I decided to start adding dates on these updates, maybe next time idk. im working on my comic and content for the zine but i am so fucking depressed atm. it's slow coming. this is more like small journal entries mixed with prose at this point...
Today I will forget you. Tomorrow, at about the same time, you will be forgotten. Already I am advancing, masked, already there’s regret.
You gave me a reality check just now and I returned the favor. I needed your brand of evil to help give me self awareness. Thank you, your only good deed.
in the perfect world we would meet and break bread, we wouldn’t have stories, memories, we wouldn’t need to heal. you wouldn’t have to look for me because I’d already be there.
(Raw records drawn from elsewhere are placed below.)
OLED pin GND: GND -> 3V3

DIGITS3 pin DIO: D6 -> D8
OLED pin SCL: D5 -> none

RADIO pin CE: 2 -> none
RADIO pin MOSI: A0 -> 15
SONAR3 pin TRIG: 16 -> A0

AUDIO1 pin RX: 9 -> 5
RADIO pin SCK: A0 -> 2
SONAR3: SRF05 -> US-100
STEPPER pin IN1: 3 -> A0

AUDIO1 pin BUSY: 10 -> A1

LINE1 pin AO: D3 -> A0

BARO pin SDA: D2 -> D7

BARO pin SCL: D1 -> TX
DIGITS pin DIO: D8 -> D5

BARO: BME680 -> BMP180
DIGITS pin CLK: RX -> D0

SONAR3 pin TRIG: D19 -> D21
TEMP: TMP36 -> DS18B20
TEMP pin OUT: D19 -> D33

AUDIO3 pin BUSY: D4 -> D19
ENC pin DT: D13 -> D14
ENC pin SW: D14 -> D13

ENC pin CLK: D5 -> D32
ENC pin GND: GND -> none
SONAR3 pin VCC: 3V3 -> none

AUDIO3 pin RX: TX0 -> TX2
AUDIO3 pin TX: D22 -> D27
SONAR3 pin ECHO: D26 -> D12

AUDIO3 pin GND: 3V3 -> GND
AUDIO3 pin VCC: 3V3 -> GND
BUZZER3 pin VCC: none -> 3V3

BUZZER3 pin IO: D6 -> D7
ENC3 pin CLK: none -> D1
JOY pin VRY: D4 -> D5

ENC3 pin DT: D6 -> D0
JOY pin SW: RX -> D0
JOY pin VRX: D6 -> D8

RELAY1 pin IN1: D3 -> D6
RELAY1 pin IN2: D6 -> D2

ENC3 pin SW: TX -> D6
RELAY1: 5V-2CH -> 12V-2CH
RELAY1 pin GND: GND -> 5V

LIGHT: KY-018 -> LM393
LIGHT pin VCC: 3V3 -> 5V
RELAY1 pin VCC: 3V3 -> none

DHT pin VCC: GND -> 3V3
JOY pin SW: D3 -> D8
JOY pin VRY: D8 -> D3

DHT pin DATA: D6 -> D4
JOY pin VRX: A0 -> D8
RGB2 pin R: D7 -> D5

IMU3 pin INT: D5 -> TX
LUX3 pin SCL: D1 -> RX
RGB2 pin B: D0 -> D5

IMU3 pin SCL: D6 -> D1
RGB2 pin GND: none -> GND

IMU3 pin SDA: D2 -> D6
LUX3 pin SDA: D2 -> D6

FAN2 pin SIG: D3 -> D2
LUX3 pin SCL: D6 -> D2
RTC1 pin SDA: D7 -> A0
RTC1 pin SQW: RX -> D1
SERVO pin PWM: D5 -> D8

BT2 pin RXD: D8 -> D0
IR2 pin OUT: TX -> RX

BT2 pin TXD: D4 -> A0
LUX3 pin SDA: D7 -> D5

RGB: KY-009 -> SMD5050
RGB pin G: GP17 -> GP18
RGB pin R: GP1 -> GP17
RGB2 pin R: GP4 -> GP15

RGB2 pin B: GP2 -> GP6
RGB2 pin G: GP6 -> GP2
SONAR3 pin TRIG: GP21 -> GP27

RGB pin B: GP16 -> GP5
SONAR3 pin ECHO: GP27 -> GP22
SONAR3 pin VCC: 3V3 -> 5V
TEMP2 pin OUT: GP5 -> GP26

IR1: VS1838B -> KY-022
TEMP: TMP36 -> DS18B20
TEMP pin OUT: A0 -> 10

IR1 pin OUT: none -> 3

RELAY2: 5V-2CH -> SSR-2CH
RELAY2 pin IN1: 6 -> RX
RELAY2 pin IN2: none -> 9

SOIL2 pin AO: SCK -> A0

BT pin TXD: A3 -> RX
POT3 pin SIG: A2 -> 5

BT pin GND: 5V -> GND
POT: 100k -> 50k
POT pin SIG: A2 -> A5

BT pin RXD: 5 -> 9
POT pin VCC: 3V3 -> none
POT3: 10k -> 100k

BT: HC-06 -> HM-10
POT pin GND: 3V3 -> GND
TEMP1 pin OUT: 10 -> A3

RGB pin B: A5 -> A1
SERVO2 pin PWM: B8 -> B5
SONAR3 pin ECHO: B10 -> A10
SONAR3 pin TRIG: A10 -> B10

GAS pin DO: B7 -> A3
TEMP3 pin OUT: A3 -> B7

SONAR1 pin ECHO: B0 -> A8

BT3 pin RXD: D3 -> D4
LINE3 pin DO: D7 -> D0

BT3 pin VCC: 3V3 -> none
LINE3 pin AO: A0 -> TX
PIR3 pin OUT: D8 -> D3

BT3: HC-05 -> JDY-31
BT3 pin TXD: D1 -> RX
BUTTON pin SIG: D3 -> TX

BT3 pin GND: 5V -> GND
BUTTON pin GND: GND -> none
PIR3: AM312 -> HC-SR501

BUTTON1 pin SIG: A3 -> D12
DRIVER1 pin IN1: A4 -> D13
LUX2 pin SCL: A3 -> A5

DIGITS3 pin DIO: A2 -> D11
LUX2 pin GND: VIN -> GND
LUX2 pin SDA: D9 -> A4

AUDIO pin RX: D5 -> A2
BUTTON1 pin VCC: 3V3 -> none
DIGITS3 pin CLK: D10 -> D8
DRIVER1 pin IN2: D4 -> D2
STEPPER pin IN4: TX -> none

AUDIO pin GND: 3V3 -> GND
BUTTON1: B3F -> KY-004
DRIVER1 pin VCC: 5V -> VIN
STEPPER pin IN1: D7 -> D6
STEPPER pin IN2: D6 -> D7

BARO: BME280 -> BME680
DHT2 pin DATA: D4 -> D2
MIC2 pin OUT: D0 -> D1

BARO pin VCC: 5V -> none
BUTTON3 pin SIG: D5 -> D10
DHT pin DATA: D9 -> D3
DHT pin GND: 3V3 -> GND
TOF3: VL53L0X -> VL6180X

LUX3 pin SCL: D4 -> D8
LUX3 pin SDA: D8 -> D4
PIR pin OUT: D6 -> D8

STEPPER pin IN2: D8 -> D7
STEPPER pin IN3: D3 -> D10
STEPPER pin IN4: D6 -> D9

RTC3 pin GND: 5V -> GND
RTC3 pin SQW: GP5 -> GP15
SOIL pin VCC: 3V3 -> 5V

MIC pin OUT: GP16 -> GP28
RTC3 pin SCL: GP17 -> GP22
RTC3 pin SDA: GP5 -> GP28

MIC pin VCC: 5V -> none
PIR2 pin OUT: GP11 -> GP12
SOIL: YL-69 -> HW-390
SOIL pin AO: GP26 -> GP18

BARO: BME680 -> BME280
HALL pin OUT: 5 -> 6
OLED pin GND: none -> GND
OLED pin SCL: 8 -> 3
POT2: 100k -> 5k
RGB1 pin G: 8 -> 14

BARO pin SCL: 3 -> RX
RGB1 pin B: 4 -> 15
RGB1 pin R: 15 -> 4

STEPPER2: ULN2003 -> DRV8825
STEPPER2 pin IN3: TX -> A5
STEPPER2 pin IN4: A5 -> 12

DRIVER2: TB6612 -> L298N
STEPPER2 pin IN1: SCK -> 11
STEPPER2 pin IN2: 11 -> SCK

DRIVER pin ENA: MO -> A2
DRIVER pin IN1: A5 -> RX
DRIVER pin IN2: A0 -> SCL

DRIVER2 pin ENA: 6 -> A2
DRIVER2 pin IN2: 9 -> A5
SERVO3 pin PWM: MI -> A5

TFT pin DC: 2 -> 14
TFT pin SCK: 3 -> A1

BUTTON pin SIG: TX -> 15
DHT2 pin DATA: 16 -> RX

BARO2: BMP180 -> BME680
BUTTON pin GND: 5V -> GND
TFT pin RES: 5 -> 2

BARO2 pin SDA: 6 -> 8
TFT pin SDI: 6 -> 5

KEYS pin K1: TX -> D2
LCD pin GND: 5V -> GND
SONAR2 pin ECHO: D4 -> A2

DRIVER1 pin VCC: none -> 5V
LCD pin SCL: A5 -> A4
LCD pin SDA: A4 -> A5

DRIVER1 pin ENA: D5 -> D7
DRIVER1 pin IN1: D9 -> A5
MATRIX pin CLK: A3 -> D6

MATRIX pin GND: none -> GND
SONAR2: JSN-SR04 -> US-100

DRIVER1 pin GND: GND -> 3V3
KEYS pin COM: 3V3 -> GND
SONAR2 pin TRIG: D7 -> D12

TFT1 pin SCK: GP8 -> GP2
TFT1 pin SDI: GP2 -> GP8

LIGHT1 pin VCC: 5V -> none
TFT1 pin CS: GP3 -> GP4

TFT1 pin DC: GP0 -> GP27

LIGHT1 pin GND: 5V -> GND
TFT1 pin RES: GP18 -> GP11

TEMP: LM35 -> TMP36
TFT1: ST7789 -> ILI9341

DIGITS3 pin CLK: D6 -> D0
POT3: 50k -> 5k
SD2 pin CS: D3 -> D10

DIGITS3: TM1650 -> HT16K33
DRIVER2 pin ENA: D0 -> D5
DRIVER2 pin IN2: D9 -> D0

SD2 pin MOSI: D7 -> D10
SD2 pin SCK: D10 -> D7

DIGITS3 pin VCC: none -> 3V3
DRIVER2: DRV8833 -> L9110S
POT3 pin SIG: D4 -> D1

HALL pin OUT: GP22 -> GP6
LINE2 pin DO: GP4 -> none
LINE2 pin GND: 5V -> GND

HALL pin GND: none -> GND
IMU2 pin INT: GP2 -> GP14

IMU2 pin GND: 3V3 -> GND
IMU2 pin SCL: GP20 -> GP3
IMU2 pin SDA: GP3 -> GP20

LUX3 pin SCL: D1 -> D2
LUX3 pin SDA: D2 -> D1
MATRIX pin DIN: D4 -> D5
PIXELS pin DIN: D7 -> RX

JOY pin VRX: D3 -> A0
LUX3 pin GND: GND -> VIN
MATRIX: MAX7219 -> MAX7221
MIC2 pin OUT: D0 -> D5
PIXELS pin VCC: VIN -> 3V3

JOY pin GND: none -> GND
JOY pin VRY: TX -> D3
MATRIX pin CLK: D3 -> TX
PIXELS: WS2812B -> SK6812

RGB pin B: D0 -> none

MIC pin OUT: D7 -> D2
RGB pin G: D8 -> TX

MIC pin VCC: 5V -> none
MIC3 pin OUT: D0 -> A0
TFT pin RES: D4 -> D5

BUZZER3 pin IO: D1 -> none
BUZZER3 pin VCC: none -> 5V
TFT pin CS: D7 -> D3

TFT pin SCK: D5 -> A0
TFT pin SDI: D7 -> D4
But it’s not like that and you don’t like me and I don’t like you. We love each other and I’ll probably never see you again. If we were allowed to be human I’d mourn what once was but it’s not the case. I don’t mourn for what could’ve been either. I’m over it.
i reread your poems so i can quote them by heart and inject them in all my conversations, a secret only my heart knows
My life is spiraling out of control. I've alienated myself from everyone. But surely I wanted this? I'm such an unstable monster. What good do I do alive? I want to sit in the sun, eat cheese and drink Shirley Temples, read and draw. I want to finish school. I was not meant for this life. To work. To rot under the California sun. Save me! Oh death! Save me!